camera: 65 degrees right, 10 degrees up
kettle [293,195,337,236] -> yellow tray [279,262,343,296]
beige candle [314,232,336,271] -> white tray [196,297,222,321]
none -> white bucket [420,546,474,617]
...
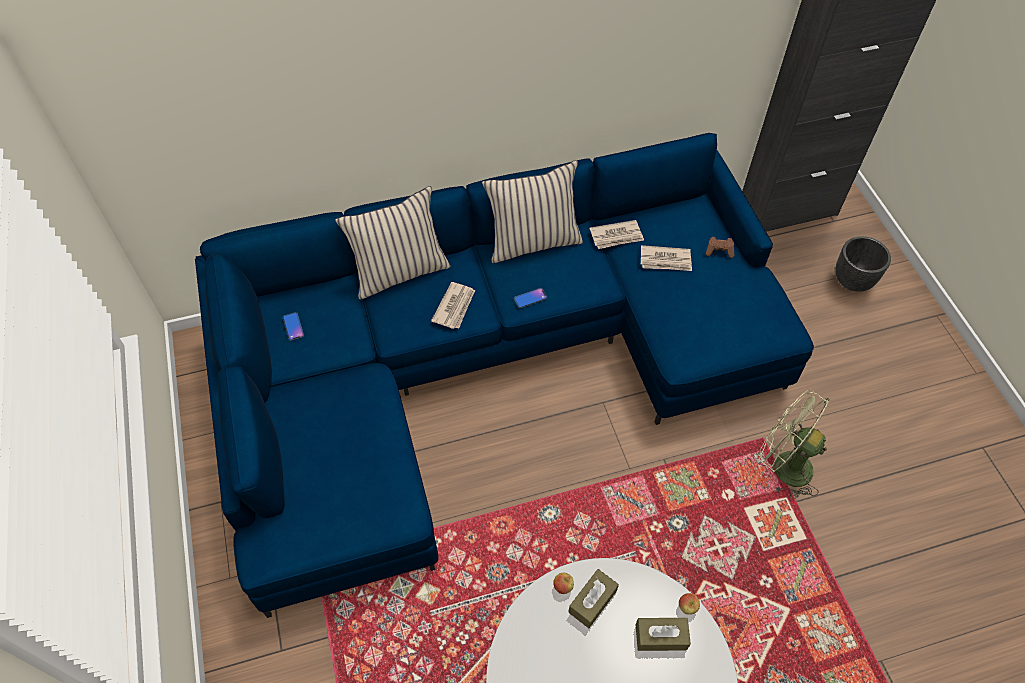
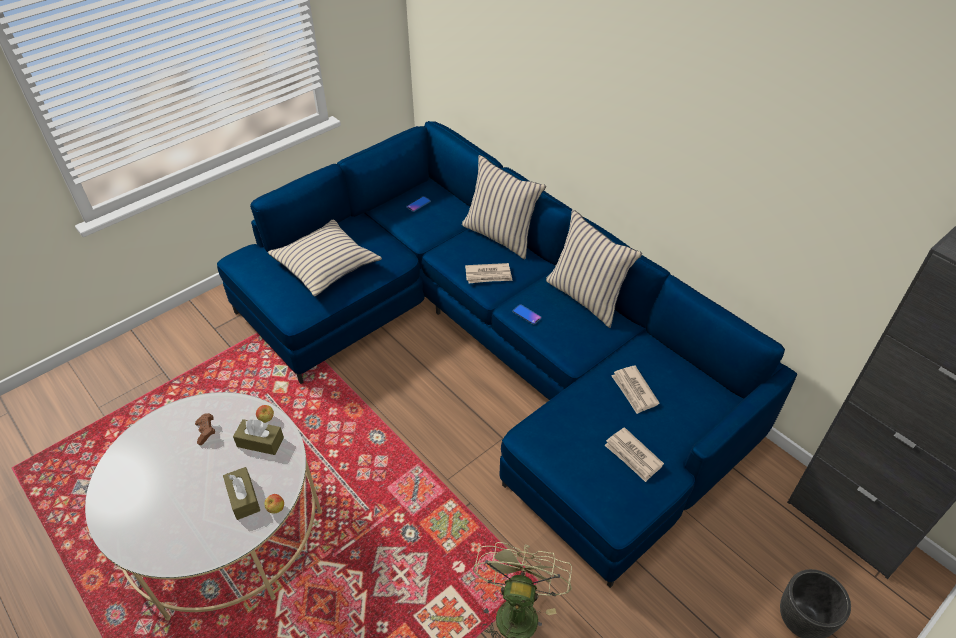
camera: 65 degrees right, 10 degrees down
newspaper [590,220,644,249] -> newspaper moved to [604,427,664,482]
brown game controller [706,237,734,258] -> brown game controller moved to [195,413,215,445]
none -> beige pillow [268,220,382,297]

Your objective:
Give the number of lines in the listing that include the word "moved", without any added words.

Your solution:
2